Roma es una ciudad singular.
Entre otras razones, porque allí tienen sus sedes tres Jefes de Estado: el presidente de la República italiana, el Gran Maestre de la Soberana Orden de Malta y, no en tercer lugar en cuanto a importancia, el Papa. En Roma confluye el mundo, en una especie de ONU anterior a la ONU. Desde el mundo a Roma - y desde Roma al mundo - , llegan los ecos, normalmente fidedignos, de casi todo lo que acontece en el planeta.
Que el Embajador de España cerca de la Santa Sede haya dicho que “hay en estos momentos un ordenado y planificado ataque contra la Iglesia desde distintos sectores del pensamiento” es una afirmación digna de ser tomada en cuenta. Y lo es porque, sin excesivo esfuerzo, puede verificarse la verdad del aserto. Y, además, porque razonablemente podemos pensar que quien hace esa afirmación es un hombre que puede estar, que debe estar, bien informado.

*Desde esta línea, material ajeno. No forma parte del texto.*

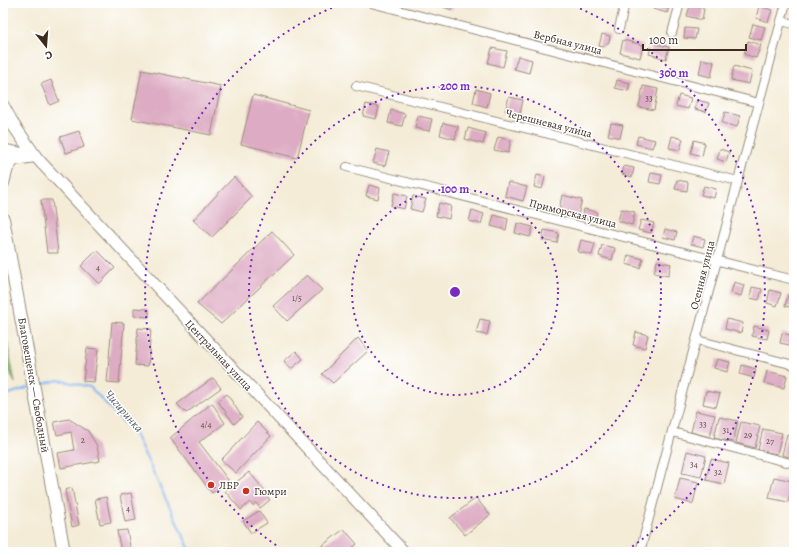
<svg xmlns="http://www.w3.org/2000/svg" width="797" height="555" font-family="Alegreya,serif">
  <rect width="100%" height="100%" fill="#fff"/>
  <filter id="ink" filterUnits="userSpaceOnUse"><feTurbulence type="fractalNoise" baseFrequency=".025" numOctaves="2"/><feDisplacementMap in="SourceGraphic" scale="8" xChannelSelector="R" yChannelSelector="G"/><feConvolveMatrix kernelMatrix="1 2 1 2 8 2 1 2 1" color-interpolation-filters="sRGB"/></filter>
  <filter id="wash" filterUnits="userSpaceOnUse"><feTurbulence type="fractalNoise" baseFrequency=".012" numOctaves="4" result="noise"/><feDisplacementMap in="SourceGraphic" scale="16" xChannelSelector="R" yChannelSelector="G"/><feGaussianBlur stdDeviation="0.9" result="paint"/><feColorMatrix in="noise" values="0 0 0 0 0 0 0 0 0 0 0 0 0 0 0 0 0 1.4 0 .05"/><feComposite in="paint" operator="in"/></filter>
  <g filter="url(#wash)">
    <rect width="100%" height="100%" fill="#f4ecd7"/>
    <path fill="#8fcf86" stroke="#657c52" d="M3,319L15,383L3,356Z"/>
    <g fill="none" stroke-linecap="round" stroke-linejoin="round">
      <path stroke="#84b7f1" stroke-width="2" d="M39,385L59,380L90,387L135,434L191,552
        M3,396L30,387"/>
    </g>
    <g id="blocks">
      <path fill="#ddabc3" d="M438,3H454L452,10L443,7L444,5Z
        M654,3H670L667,13L653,9Z
        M690,6L704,9L702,20L687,16Z
        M759,6L772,10L768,22L756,18Z
        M753,24L765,27L761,40L749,37Z
        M685,28L697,29L695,39L684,38Z
        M602,34L610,36L609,42L603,47L599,46Z
        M623,40L643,45L640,58L620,53Z
        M748,41L761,45L756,58L744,54Z
        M652,43L669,47L666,59L649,54Z
        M492,48L507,51L503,67L488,63Z
        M518,56L532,60L529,73L514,69Z
        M702,59L714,62L711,77L699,74Z
        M734,66L752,71L749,84L731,80Z
        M142,70L221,86L211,135L132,119Z
        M51,80L59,101L50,105L41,84Z
        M617,80L630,83L628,91L615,88Z
        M643,86L658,89L654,110L639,107Z
        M476,89L490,93L487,107L473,103Z
        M253,95L309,110L297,158L241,144Z
        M679,95L691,98L688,109L676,106Z
        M509,97L523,100L520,114L505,111Z
        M697,100L709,103L706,112L695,109Z
        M366,104L379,107L376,119L363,116Z
        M391,110L405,114L402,126L388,123Z
        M725,112L740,116L737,127L722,123Z
        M418,116L432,119L429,131L415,128Z
        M443,123L458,126L455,139L440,135Z
        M611,123L623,125L620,138L608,135Z
        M468,128L486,133L483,144L465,139Z
        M79,131L84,147L66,153L60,137Z
        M638,136L655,140L652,148L636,144Z
        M672,136L683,139L680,150L669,148Z
        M498,137L511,140L508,153L494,150Z
        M694,140L705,143L702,156L691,153Z
        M377,149L389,152L385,166L373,163Z
        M720,149L729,152L726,162L717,159Z
        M624,166L634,168L632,177L622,174Z
        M651,173L662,175L660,184L649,182Z
        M537,175L545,177L542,189L534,187Z
        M234,177L252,197L212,237L193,220Z
        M677,180L688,182L687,191L675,189Z
        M508,182L527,187L523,201L505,196Z
        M369,185L380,188L378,199L366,196Z
        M704,186L716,189L714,198L701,195Z
        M394,193L407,196L404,209L391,206Z
        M562,195L582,200L578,215L559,210Z
        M413,196L426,199L422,212L410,209Z
        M41,200H52L58,253H47Z
        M439,203L451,206L449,219L436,216Z
        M584,209L597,212L595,221L582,218Z
        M621,209L635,212L632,225L618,221Z
        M472,210L484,214L481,224L469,221Z
        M494,215L508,219L506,230L491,226Z
        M641,220L654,223L651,233L638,230Z
        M517,223L533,227L530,237L515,233Z
        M665,229L677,232L675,240L663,237Z
        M544,230L559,233L557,243L542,240Z
        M272,231L294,255L221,324L197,304Z
        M693,236L705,239L703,247L691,244Z
        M581,240L595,243L592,255L578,252Z
        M602,245L615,248L612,260L599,256Z
        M97,250L115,268L99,284L81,266Z
        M628,255L643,259L640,268L626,264Z
        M657,261L671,264L668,276L654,273Z
        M307,275L322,290L287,321L273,306Z
        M734,282L744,285L741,296L731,293Z
        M752,287L762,289L759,300L750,298Z
        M770,290L781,293L777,306L767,303Z
        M788,295L794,296V308L785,306Z
        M134,308L149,309V317L134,316Z
        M480,319L490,321L487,335L476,333Z
        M727,319L743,323L741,333L725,329Z
        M112,322L124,323L119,383L107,382Z
        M754,326L769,330L767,339L752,336Z
        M138,328L151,329L148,366L135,365Z
        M636,332L648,335L645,348L633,345Z
        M782,333L794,336V346L780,343Z
        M358,338L368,351L333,383L322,374Z
        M87,348L98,349L94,382L83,381Z
        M296,351L303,359L291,369L284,361Z
        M717,359L730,362L727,372L714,368Z
        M742,365L756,369L754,378L740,374Z
        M767,371L787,376L784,388L764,383Z
        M213,378L221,388L186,413L177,404Z
        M706,391L720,394L716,407L703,404Z
        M227,394L242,417L234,424L218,401Z
        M212,403L225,423L199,442L229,481L212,493L170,438Z
        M696,411L715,415L710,437L691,432Z
        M719,417L738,421L733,442L714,438Z
        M69,419L88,431L97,446L100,461L61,468L58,453L74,450L71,432L57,435L54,422Z
        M257,422L271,436L236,473L221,460Z
        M741,422L760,426L755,448L736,443Z
        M763,429L782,433L777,454L758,450Z
        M787,434L794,436V458L782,455Z
        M687,451L706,456L701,477L682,473Z
        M711,459L729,463L724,484L706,480Z
        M249,472L266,492L264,493L270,500L260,508L256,503L253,506L250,502L241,510L225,491Z
        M774,477L793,481L788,502L769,498Z
        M680,478L698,482L693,504L675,499Z
        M72,488L79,525L72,527L65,490Z
        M131,493L136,520L125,522L120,495Z
        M106,497L111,522L100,524L95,499Z
        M476,498L490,515L465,535L450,518Z
        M259,511L267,523L251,533L243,521Z
        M344,529L357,544L347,552H314Z
        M127,530L131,552H121L117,531Z"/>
    </g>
  </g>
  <g filter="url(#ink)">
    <use href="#blocks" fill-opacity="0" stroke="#988b7a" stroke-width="1"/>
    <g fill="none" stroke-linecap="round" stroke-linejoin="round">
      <g stroke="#988b7a" stroke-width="10">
        <path id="street" d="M371,3L759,103
          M781,21L794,24
          M619,29L625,3
          M672,33L680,3
          M356,86L738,181
          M347,167L794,280
          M697,340L794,365
          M672,432L794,464
          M640,552L738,181L786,3"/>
      </g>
      <g stroke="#988b7a" stroke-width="13">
        <path id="secondary" d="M3,150L35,156L404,552"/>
      </g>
      <g stroke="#988b7a" stroke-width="14">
        <path id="primary" d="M3,106L14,126L35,156
          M3,183L7,168L14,159L35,156
          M3,219L64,552"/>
      </g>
      <use href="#street" stroke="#fff" stroke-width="8"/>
      <use href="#secondary" stroke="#fff" stroke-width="11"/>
      <use href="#primary" stroke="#fff" stroke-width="12"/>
    </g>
  </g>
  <g fill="none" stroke="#7b2cbf" stroke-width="2" stroke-dasharray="2 4">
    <circle cx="455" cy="292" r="103"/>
    <circle cx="455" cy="292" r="206"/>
    <path d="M286 552A310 310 0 0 1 341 4M569 4A310 310 0 0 1 624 552"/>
  </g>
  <g fill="#c8321e" stroke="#fff" stroke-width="1.5">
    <circle cx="211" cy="485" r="4"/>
    <circle cx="246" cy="491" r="4"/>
  </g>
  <g text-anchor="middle" stroke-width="3" stroke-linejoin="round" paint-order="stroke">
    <g font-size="9" fill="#644a47">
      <text x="649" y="101">33</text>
      <text x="98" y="270">4</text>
      <text x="297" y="301">1/5</text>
      <text x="206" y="427">4/4</text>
      <text x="703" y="427">33</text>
      <text x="726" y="433">31</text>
      <text x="748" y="438">29</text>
      <text x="83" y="443">2</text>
      <text x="770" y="444">27</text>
      <text x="694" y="467">34</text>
      <text x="718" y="475">32</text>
      <text x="128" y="511">4</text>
    </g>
    <g font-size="11" fill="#3b2a1e" stroke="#fff">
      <text transform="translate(568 42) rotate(14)" y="4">Вербная улица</text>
      <text transform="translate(549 123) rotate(14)" y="4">Черешневая улица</text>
      <text transform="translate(573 213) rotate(14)" y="4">Приморская улица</text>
      <text transform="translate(702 275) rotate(-76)" y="4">Осенняя улица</text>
      <text transform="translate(219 355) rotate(47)" y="4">Центральная улица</text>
      <text transform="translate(34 385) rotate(80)" y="4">Благовещенск — Свободный</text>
    </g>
    <g font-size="11" fill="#3b2a1e" stroke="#fff" text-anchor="start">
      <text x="219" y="489">ЛБР</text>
      <text x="254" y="495">Гюмри</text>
    </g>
    <g font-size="12" font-style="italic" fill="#555b68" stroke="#fff">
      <text transform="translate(124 411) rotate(49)" y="4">Чигиринка</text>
    </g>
  </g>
  <circle cx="455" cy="292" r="6" fill="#7b2cbf" stroke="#fff" stroke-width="2"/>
  <g font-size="12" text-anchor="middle" font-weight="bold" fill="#7b2cbf" stroke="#fff" stroke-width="3" stroke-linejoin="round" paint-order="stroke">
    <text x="674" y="77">300 m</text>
    <text x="455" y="90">200 m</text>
    <text x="455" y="193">100 m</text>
  </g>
  <rect width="797" height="555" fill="none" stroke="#fff" stroke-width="16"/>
  <g transform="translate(46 46) rotate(163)" stroke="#ffffff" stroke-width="3" paint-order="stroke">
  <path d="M0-3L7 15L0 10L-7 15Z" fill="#3b2a1e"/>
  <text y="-6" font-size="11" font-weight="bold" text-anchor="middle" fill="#3b2a1e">С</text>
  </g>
  <path d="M643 44v6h103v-6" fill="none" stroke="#3b2a1e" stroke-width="2"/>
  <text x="649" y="44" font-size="12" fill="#3b2a1e" stroke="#ffffff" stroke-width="3" paint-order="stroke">100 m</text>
</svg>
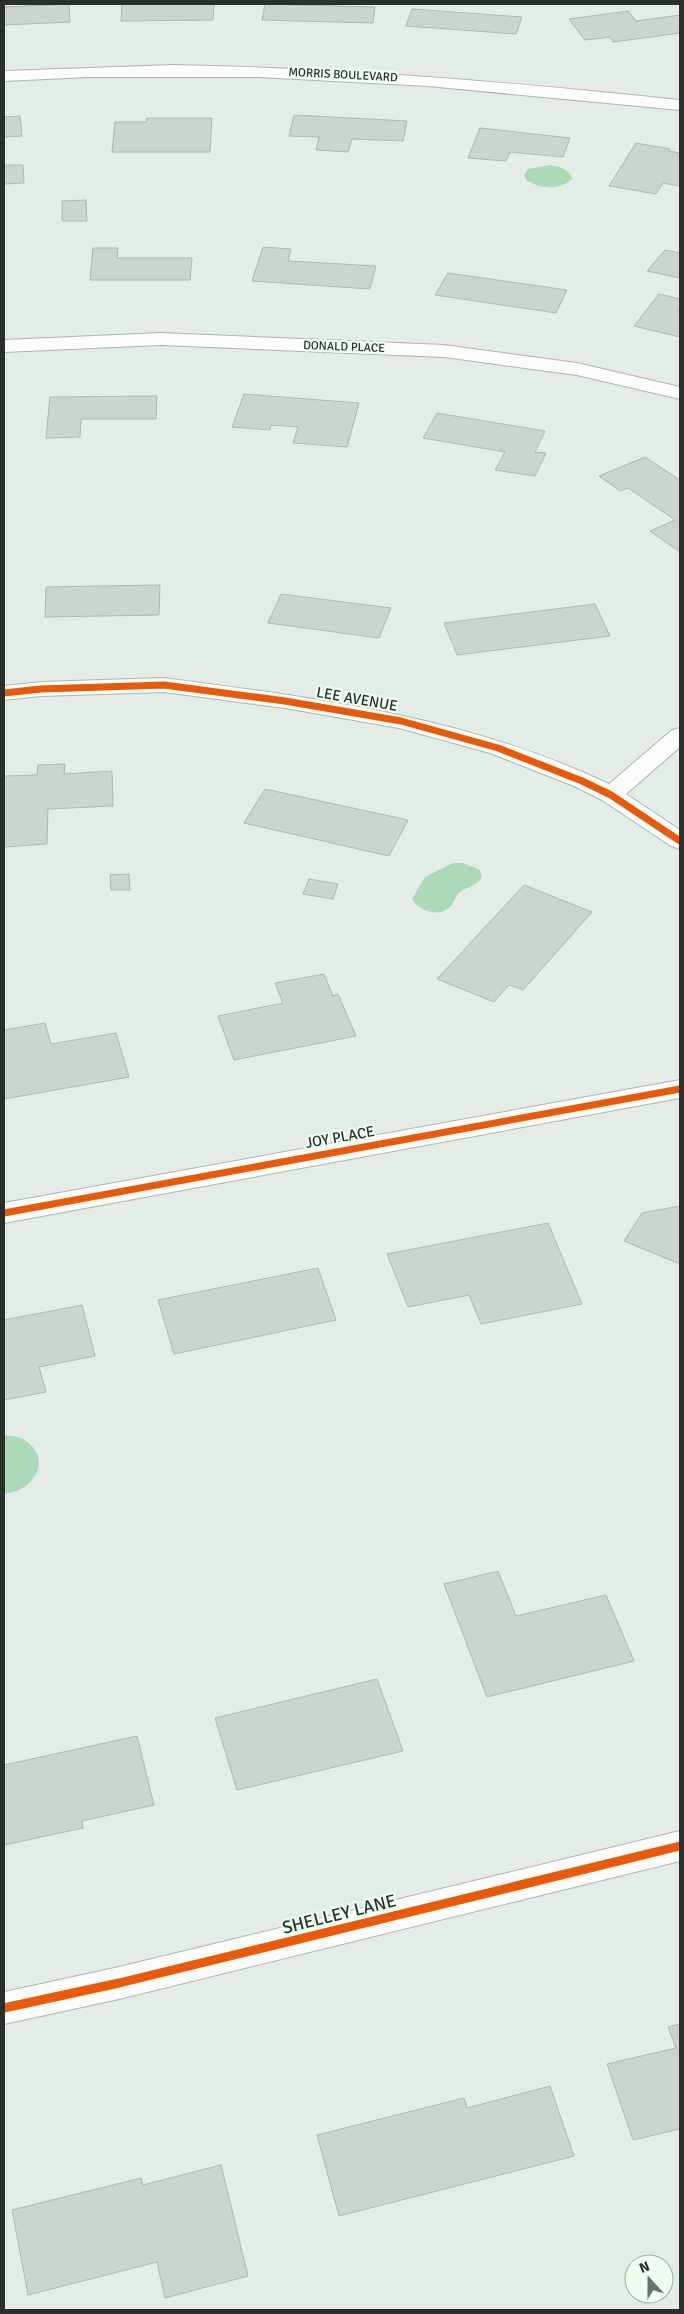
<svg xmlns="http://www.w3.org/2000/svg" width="684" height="2314" font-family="Signika,sans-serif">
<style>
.water{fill:#acd9b8}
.building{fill:#ccd4ce;stroke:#afb6b0}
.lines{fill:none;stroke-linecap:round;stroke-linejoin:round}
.minor-casing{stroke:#adb4ae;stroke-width:2}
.minor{fill:#fbfcfb;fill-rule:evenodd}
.cycleway-far1-casing{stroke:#ecfff0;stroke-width:10}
.cycleway-casing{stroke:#ecfff0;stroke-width:12}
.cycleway-far1{stroke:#e8590c;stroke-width:7}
.cycleway{stroke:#e8590c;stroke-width:9}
.labels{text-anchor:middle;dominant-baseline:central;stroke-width:4.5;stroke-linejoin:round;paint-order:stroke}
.far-street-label{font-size:12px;fill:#29302b;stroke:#ecfff0}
.street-label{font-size:15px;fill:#29302b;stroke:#ecfff0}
.near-street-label{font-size:18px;fill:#29302b;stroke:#ecfff0}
</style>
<rect width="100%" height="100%" fill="#e3ede5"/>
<g class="water">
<path d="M550,165C560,167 569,168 572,179C559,191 540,189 526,180L524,175L528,169Z"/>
<path d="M453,863H463L480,870L482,877C476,887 467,886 459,893C455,896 454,903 450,907C439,918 419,911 412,899L425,877Z"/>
<path d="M4,1435C10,1436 18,1436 23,1439C55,1459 34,1491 4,1494Z"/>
</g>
<g class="building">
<polygon points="69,4 70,22 4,25 4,7"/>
<polygon points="122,4 214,4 213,20 121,21"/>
<polygon points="265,4 375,7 373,23 262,20"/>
<polygon points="412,9 522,17 516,34 406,26"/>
<polygon points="628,11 636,21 680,15 680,33 613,42 610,37 585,40 569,19"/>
<polygon points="294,115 407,121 403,141 352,139 348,152 316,150 319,137 289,136"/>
<polygon points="20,116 22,136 4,137 4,117"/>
<polygon points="147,118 212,118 210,152 112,152 115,122 146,122"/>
<polygon points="480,128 570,138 563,157 510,152 506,161 468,158"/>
<polygon points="636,143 670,149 669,151 680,153 680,186 663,183 656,194 609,186"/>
<polygon points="4,165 23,165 24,183 4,184"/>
<polygon points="86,200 87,221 62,221 62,201"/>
<polygon points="263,247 291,249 288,261 376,266 370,289 252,281"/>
<polygon points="93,248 118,248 117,258 192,258 190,280 90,280"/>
<polygon points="665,250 680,253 680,278 647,271"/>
<polygon points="448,273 567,290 556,313 435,295"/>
<polygon points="659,294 680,299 680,306 677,310 680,311 680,337 634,326"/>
<polygon points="244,394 359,403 347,447 293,443 298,427 271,425 270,430 232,427"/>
<polygon points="157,396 156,419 81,419 80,437 46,438 50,397"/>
<polygon points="437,413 545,431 535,452 546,453 535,476 495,470 505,452 423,438"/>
<polygon points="645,457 680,480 680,552 650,531 675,520 628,488 620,491 599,476"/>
<polygon points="160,585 159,615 45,617 46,587"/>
<polygon points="281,594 391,608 379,638 268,623"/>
<polygon points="595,604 610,636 457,655 444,623"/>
<polygon points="65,764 64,774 112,771 113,806 48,809 47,844 4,847 4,776 37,775 38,765"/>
<polygon points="265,789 408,820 389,856 244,823"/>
<polygon points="129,874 130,890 111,890 110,875"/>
<polygon points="309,879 338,884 333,899 303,894"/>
<polygon points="524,885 592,912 523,990 509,985 494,1002 437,979"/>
<polygon points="324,974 333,996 338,994 356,1036 234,1060 218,1016 283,1003 275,983"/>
<polygon points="45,1023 51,1044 116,1033 129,1077 4,1099 4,1030"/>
<polygon points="680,1206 680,1264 624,1241 642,1213"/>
<polygon points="548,1223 582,1304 481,1324 469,1295 408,1307 387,1254"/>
<polygon points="318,1268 336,1320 174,1354 158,1300"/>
<polygon points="82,1305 95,1356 39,1367 46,1392 4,1400 4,1320"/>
<polygon points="498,1571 516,1616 606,1595 634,1661 487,1697 444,1584"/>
<polygon points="377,1679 403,1751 237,1790 215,1718"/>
<polygon points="137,1736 154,1805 82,1821 83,1828 4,1845 4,1765"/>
<polygon points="680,2024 680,2129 633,2140 607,2064 676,2048 668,2027"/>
<polygon points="550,2086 574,2156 339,2216 317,2135 464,2098 467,2108"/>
<polygon points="221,2165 248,2276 165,2298 157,2262 28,2295 12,2210 141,2178 143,2185"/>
</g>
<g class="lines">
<g class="minor-casing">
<g id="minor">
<path d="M173,65C343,68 511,82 680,100V110L427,86L258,77H89L4,81V71Z"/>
<polygon points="161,333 444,345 577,363 680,387 680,399 577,375 444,357 161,345 4,352 4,340"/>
<path d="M164,678C317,698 468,717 609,784L672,730L680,728V747L626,794L680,830V849L671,846L602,800L574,786L490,753L399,728L285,708L164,692L41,696L4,700V686L41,682Z"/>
<polygon points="680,1080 680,1098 4,1223 4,1203"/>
<polygon points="680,1831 680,1861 119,1999 4,2024 4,1992 119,1967"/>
</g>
</g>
<use href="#minor" class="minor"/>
<g class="cycleway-far1-casing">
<g id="cycleway-far1">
<polyline points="4,693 41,689 164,685 285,701 401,721 498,748 582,781 611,795 680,841"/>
<polyline points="4,1213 680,1089"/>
</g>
</g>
<g class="cycleway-casing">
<polyline id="cycleway" points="4,2008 119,1983 680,1846"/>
</g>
<use href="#cycleway-far1" class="cycleway-far1"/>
<use href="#cycleway" class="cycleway"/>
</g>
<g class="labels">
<g class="far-street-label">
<text transform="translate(343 75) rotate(3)">MORRIS BOULEVARD</text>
<text transform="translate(344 347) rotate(2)">DONALD PLACE</text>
</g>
<g class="street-label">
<text transform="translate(357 699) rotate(10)">LEE AVENUE</text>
<text transform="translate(340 1137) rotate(-10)">JOY PLACE</text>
</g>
<g class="near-street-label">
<text transform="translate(339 1914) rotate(-14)">SHELLEY LANE</text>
</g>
</g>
<rect width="684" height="2314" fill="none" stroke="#29302b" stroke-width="10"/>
<g transform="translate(649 2279) rotate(339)"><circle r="24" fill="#ecfff0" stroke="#9eaca1"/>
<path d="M0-4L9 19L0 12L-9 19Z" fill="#6a726c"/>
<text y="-8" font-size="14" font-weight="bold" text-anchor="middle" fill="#29302b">N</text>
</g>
</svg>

El Embajador se refiere a un ataque “ordenado y reflexionado y perfectamente coordinado”, a una “tergiversación y manipulación constante que se hace de la figura del Papa actual”, a que se interpreta lo que él – el Papa – dice “de forma torticera”. Resulta obvio que es así. Sin esta mala fe, sin esta voluntad de enmarañar las cosas, no resulta comprensible, por ejemplo, la enésima polémica – sin duda, no la última – desencadenada sobre unas matizadas palabras del Papa acerca de la lucha contra el SIDA en África.
Si nuestras afirmaciones se descontextualizan y se parcializan, cualquiera podría atribuirnos cualquier cosa. Incluso podríamos convertir la Biblia en una proclama de ateísmo, ya que en el Salmo 14 leemos: “Dice el necio en su corazón: ‘Dios no existe’”. No es honrado convertir en titular la frase “Dios no existe”, sin aludir a lo que antecede: “Dice el necio en su corazón”. Pues un sinsentido de este calibre ha tenido lugar, una vez más, con las palabras del Papa. Al final, al menos en este punto - y no sé si en algo más que en este punto - habrá que darle la razón al Sr. Embajador.